There are 2 HD's on my pc. An 80gb and 1tb. 80 had W7 at one time; now blank. 1tb has Ubuntu.
Decided to use the 80 to install pc-bsd. Used 'gparted' to partition it while downloading pc-bsd.
While booting up this am, after the HP flash, a 'Non-System disk or disk error' appears and it stops.
Ubuntu is backed up on the 1tb using the stock backup.
I'm thinking I screwd 'grub' up.

Any ideas on how to solve this.

dl

oldfred
March 11th, 2015, 05:27 PM
If 80GB drive was default in BIOS or was seen as sda when installing Ubuntu, it may have had grub installed to its MBR.

Many suggest disconnecting a drive if not sure, but you need to always use Something Else when installing with more than one drive, so you can control which drive grub2's boot loader is installed into.

Post link to summary report:
Boot Repair -Also handles LVM, GPT, separate /boot and UEFI dual boot.:
Precise, Trusty, Vivid, & Utopic all should work now with current ppa
https://help.ubuntu.com/community/Boot-Repair

dtree46
March 11th, 2015, 06:00 PM
Thanks for replying.

First 2 attempts did not work. Maybe the third will.
Used the second option. The instructions are rather different than suggested.
Will let you know.

dlw

dtree46
March 11th, 2015, 06:17 PM
No luck.
http://paste.ubuntu.com/10581053/

oldfred
March 11th, 2015, 07:20 PM
I do not know LVM which is what you have on sdb.

But the problem on sda, may be interfering with grub startup. Grub uses two ways to find boot partition. One is the set command and the other a search by UUID. The search will overide the set command if UUID partition is different, so you can still boot if drive order is different.

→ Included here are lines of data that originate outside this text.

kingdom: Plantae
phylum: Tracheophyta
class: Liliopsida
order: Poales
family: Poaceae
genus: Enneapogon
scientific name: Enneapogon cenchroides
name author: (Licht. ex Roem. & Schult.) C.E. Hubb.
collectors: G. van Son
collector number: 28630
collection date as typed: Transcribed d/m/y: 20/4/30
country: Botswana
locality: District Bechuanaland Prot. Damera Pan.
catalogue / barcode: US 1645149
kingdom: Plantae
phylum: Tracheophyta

But to do search it has to review the other drive. And you have a corrupt partition table on sda.


/dev/sda4 ends after the last sector of /dev/sda

If no data to recover, you may just need to zero out MBR and then use gparted to create a partition.


Zero out MBR only of sda, this erases any boot loaders and partition table in first sector of drive sda, but doubly sure you have correct drive.